# Livret A - France - Fbar ?



## fsb025

The french agrement with fatca has a section on _page 56 section III _(see link below)

http://www.economie.gouv.fr/files/usa_accord_fatca_14nov13.pdf


It mentions: product excluded from the definition of financial accounts (hope i translated correctly) 
Does this mean that 'la banque de france' should not report with fatca what someone has in their Livret A or LDD and should one include their livert A in their fbars with + 10k that is not reportable with fatca .
_
It does not apply for my case but someone that still has their US passport and also lives in France_


----------



## Bevdeforges

OK, I've read the agreement and it's true, the banks in France do not have to report Livret A accounts to the IRS. (Actually, the banks here report to the Banque de France, which then reports whatever to the IRS.) Note the phrasing "do have have to" - it's not obligatory, but there's certainly no penalty if they do. That's up to the banks - though given that the banks here report to the Banque de France in general, I don't know if they bother to report the tax-free accounts (of which there are several).

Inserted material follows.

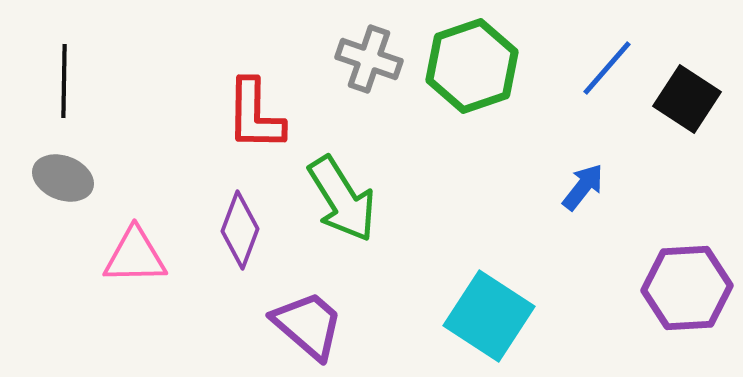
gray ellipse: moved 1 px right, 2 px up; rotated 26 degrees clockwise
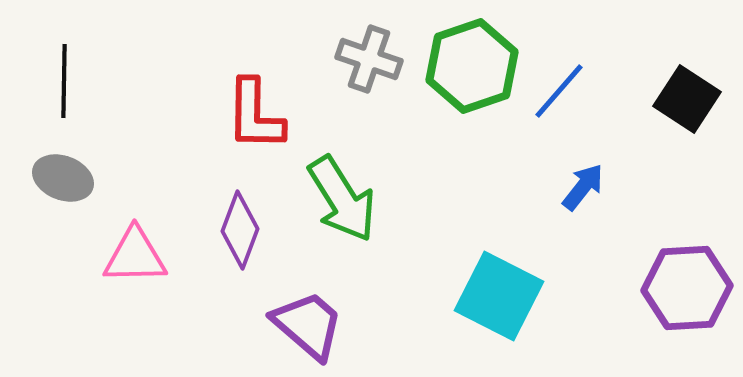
blue line: moved 48 px left, 23 px down
cyan square: moved 10 px right, 20 px up; rotated 6 degrees counterclockwise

OTOH, the way the FBAR reporting is set up, yes, you are "supposed" to report ALL foreign accounts if the grand total of all your accounts is $10,000 or more. Frankly, it does no harm to report them - and many of us have been reporting our Livret A, plus the other tax-free accounts on FBARs for years. I have yet to hear of anyone who has been contacted by the IRS for failure to report their Livret A interest - though that's one of those things you have to decide for yourself. As the saying goes, "whatever lets you sleep at night."
Cheers,
Bev


----------